1. Pittsburgh Steelers
In the base 3-4 defense that the Steelers run, their defensive tackles are more than serviceable with AFC North veteran Larry Ogunjobi and the always-elite Cameron Heyward.
Ogunjobi's numbers never pop, but he is a solid starter to have on a team, with the real damage coming from Heyward who notched 23 sacks in the past two seasons combined and earned an elite 89.8 grade on Pro Football Focus in 2022.
Heyward is a central force on Pittsburgh's defensive line and has surprisingly shown no signs of slowing down at 34 years old. A 2023 second-rounder from Wisconsin, Keeanu Benton, is slated to be the Steelers' starting nose tackle. As an early Day 2 pick in the draft, Pittsburgh clearly believes in him, but it remains to be seen if his performance will justify his draft selection.
The Steelers' weakness, aside from the uncertainty regarding Benton, is the lack of depth behind each starter with Armon Watts and DeMarvin Leal seeming little more than names on a depth chart. The two players combined for a single sack this past year, and neither had a Pro Football Focus grade above 50.0, leaving much to be desired.

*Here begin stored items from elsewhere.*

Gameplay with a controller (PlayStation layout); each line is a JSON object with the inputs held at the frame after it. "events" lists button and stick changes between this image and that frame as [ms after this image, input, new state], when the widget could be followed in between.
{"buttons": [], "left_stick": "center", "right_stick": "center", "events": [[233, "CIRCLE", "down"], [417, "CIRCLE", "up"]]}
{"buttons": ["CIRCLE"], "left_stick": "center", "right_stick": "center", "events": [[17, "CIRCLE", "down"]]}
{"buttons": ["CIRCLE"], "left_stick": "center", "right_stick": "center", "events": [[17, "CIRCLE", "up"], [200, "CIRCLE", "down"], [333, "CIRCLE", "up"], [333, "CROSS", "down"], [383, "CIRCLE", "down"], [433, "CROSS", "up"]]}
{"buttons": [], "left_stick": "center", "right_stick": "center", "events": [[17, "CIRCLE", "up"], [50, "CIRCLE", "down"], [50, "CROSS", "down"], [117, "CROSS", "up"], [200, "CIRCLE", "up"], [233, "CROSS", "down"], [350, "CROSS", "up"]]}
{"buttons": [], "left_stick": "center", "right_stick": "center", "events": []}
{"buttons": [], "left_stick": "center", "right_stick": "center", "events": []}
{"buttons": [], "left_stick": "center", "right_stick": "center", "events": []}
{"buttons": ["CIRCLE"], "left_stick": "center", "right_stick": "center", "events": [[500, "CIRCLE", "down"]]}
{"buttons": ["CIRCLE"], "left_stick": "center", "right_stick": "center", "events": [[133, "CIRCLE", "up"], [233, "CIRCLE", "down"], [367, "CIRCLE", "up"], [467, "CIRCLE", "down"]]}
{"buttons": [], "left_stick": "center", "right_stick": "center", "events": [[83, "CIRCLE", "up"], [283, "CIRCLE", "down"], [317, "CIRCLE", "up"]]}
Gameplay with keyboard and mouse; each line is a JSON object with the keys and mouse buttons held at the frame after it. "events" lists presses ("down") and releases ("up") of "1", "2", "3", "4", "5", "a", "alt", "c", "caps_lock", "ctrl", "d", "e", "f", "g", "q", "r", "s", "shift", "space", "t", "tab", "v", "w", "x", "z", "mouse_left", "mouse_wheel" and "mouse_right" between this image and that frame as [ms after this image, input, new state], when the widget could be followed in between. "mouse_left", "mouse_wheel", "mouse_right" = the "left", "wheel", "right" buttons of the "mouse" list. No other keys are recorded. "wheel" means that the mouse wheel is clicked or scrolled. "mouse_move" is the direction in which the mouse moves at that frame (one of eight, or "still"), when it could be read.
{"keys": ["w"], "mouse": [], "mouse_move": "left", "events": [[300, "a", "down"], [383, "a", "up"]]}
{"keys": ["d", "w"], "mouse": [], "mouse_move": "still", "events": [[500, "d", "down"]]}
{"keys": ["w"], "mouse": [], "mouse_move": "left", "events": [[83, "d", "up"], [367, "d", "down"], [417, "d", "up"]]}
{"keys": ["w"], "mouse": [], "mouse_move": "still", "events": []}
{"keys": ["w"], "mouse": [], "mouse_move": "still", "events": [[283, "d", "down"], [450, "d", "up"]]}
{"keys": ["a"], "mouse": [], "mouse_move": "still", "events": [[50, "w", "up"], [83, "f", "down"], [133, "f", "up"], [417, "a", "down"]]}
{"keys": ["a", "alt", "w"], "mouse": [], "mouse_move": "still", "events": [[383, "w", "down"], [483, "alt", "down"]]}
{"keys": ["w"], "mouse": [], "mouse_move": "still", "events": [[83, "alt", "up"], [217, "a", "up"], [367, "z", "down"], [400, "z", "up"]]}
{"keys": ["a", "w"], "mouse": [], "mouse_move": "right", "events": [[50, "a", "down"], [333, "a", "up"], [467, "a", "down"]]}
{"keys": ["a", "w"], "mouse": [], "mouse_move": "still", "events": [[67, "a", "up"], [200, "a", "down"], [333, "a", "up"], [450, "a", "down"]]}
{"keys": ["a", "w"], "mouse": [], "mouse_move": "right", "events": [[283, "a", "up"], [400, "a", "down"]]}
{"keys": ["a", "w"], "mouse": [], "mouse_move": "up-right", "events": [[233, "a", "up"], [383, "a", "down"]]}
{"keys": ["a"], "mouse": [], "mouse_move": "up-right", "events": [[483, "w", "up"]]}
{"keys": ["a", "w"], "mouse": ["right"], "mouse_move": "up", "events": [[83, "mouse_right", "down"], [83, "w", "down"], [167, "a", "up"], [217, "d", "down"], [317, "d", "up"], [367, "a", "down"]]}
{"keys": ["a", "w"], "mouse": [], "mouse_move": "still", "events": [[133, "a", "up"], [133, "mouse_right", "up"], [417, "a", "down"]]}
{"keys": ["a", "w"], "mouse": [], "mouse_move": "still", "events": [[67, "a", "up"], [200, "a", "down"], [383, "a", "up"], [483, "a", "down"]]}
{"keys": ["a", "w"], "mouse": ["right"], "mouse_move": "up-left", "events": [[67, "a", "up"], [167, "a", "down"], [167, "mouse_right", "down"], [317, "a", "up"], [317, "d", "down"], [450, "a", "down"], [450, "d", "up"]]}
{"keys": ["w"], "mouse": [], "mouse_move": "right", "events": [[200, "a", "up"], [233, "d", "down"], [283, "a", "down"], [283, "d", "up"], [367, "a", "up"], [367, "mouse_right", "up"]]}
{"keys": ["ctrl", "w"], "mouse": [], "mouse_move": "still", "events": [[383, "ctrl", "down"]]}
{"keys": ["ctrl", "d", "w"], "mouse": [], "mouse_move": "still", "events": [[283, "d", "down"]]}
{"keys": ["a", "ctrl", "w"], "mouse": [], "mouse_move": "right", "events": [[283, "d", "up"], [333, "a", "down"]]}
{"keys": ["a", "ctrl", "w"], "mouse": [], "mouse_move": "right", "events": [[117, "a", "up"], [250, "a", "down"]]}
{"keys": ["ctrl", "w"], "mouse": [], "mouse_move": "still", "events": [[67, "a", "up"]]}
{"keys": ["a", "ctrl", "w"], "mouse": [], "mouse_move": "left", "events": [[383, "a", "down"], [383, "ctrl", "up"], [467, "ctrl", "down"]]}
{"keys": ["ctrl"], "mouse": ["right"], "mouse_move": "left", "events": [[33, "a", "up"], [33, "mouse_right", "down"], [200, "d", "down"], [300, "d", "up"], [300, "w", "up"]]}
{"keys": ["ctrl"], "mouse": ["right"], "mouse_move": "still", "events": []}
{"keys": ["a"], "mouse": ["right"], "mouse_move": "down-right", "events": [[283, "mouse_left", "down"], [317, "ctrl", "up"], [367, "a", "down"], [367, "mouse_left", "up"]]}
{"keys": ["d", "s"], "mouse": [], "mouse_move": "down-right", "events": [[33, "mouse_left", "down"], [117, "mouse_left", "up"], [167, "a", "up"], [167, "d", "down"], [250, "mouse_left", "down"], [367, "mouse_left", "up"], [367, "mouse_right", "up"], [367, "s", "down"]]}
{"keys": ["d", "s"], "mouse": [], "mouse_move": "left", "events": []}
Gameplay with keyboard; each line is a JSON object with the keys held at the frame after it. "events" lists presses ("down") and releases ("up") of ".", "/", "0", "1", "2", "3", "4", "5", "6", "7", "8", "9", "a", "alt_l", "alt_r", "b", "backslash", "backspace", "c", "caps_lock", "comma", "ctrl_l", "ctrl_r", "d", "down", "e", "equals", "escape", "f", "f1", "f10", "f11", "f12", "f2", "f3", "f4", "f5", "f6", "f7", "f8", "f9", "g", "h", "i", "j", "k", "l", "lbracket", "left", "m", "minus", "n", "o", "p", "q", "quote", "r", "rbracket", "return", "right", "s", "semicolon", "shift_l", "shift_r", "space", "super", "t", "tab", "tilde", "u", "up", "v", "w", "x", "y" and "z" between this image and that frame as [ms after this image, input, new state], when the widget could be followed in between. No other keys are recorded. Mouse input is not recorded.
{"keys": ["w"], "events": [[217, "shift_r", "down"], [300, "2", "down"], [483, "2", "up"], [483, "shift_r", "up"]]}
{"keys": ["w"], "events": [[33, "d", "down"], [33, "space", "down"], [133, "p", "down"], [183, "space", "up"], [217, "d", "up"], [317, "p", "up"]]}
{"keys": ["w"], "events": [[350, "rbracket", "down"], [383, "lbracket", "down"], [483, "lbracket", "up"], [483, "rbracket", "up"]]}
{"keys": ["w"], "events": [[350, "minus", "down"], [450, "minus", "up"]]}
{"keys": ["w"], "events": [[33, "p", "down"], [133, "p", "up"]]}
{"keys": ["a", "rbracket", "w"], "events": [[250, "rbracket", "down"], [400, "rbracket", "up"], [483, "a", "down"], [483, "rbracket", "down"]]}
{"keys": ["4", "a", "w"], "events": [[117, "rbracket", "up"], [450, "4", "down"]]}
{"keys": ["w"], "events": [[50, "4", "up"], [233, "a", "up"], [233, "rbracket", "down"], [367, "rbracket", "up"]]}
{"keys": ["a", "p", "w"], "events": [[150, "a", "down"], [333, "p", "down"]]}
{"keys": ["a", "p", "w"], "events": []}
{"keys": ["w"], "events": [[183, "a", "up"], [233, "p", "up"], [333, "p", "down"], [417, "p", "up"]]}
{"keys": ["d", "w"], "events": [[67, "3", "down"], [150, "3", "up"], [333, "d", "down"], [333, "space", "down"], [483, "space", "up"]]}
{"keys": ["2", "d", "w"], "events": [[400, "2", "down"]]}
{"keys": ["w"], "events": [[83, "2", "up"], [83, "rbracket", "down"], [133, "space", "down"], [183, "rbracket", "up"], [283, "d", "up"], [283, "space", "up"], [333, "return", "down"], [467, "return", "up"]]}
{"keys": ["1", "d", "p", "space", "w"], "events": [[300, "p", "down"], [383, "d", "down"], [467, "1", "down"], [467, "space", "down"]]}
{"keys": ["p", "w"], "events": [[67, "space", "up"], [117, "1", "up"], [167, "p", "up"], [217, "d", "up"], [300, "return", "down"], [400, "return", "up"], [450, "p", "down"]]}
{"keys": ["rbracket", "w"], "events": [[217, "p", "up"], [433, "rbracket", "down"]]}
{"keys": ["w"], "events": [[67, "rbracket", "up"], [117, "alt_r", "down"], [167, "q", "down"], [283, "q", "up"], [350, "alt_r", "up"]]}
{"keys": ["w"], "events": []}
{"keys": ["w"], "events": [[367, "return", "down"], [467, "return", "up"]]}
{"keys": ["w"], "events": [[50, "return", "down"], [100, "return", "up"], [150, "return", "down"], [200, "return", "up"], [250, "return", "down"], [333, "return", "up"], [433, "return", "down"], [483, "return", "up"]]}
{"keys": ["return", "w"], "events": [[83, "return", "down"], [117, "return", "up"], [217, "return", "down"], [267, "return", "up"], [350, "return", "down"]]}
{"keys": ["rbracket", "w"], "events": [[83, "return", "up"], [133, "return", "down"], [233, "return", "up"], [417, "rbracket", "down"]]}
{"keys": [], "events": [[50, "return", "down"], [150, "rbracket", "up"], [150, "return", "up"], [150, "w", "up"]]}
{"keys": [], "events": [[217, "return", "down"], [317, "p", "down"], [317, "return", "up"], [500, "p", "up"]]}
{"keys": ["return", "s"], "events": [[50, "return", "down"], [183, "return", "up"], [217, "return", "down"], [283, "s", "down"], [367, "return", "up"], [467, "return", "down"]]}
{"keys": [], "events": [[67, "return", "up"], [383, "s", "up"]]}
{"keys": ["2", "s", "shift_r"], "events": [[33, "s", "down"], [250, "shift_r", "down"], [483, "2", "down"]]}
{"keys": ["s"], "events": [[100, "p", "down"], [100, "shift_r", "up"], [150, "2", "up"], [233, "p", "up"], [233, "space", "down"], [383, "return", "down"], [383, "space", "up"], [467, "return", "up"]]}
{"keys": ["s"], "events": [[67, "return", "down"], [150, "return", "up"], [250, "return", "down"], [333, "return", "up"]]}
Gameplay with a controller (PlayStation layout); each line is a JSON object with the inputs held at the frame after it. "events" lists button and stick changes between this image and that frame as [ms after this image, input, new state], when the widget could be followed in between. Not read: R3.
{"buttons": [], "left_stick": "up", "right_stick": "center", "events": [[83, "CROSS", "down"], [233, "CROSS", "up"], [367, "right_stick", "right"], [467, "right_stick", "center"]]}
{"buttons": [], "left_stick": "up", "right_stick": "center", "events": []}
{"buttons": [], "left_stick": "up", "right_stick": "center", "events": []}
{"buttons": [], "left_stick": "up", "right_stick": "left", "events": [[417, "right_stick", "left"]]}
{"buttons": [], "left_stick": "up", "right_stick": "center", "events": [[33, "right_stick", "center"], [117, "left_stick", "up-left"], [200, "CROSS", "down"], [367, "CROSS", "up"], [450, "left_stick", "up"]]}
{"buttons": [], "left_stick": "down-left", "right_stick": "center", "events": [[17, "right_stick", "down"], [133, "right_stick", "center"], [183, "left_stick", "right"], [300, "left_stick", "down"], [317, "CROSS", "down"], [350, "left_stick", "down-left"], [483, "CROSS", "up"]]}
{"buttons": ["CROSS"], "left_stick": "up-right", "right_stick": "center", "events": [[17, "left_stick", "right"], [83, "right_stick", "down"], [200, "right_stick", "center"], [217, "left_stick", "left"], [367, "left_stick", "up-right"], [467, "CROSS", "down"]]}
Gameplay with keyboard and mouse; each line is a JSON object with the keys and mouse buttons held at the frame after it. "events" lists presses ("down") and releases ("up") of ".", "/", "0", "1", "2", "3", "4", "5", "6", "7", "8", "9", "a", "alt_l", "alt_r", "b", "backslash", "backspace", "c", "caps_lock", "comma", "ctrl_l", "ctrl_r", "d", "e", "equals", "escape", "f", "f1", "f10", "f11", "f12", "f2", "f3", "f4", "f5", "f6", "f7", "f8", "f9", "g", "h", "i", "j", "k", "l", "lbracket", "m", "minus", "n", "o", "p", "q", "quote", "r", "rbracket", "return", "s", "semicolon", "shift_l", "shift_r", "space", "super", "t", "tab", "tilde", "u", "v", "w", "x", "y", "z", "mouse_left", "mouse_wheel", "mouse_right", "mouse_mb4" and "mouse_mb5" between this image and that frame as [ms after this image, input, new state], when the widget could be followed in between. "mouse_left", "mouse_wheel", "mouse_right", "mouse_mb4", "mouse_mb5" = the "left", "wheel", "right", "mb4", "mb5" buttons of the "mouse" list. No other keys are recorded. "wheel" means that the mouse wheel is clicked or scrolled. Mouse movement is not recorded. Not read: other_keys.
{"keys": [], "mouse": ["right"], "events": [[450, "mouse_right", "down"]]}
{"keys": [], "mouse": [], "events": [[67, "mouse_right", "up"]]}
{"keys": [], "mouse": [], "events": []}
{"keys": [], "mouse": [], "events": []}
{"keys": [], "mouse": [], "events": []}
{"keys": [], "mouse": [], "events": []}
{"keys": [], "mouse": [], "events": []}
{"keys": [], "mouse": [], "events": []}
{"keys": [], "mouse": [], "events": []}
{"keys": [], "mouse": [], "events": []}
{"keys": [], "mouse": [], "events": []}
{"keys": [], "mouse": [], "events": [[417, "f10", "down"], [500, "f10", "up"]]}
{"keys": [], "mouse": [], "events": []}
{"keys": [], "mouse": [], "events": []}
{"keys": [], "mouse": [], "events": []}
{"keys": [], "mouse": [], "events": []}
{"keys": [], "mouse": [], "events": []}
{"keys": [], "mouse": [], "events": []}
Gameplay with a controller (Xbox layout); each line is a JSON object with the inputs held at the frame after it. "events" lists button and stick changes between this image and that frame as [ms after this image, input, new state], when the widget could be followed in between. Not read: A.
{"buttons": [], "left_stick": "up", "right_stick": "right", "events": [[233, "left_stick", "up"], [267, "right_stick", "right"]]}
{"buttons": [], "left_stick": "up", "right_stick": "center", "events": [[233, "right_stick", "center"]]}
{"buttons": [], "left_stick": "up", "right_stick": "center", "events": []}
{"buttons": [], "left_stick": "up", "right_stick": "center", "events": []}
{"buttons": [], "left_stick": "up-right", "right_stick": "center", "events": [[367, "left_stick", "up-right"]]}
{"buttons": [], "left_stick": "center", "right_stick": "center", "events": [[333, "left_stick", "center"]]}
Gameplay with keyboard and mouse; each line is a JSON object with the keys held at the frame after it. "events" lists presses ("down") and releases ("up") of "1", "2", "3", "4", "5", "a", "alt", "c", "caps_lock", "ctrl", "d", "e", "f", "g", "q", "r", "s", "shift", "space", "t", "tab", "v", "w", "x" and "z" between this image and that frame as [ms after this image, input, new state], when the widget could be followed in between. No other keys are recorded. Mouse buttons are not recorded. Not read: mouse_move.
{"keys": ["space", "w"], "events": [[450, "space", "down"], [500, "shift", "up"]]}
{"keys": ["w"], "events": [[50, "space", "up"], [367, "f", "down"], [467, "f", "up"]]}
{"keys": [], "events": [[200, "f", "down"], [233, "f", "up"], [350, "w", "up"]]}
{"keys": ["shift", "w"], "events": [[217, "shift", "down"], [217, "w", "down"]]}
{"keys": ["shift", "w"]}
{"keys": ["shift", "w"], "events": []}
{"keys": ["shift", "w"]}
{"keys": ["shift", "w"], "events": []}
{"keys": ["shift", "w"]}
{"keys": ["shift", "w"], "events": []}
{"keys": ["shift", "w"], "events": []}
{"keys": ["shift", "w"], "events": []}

Although depth might be a concern with the front three, the outside linebackers are as great as ever. Pittsburgh boasts the top edge rusher in the league, T.J. Watt, who notched an absurd 22 sacks and five forced fumbles in 2021. Although an injury-riddled campaign this past season limited his time on the field, he still recorded seven sacks while missing seven weeks. Watt is a menace to offenses across the league and makes his name familiar to opposing AFC North fans as well.
Opposite Watt is the recipient of a four-year, $68 million extension in Alex Highsmith. His explosive pass-rushing skills notched fifteen sacks and five forced fumbles this past season, marking the best outside linebacker duo in the league.
However, as with the front three, the outside linebacker depth is made up of rookies and middle-round draft picks with low production. A promising rookie or veteran journeyman would balance this group if Watt were to go down again.
While the AFC North is still considered a top division in terms of its defensive line, the teams front players have changed quite a bit in recent years. Baltimore saw the departure of hallmark players whereas Cleveland signed veterans just a bit past their prime.
Cincinnati has kept a solid core of good players supplemented by the draft, whereas Pittsburgh has drafted and retained elite talent. Divisional games will without a doubt be a heavyweight match between teams and a viewing necessity.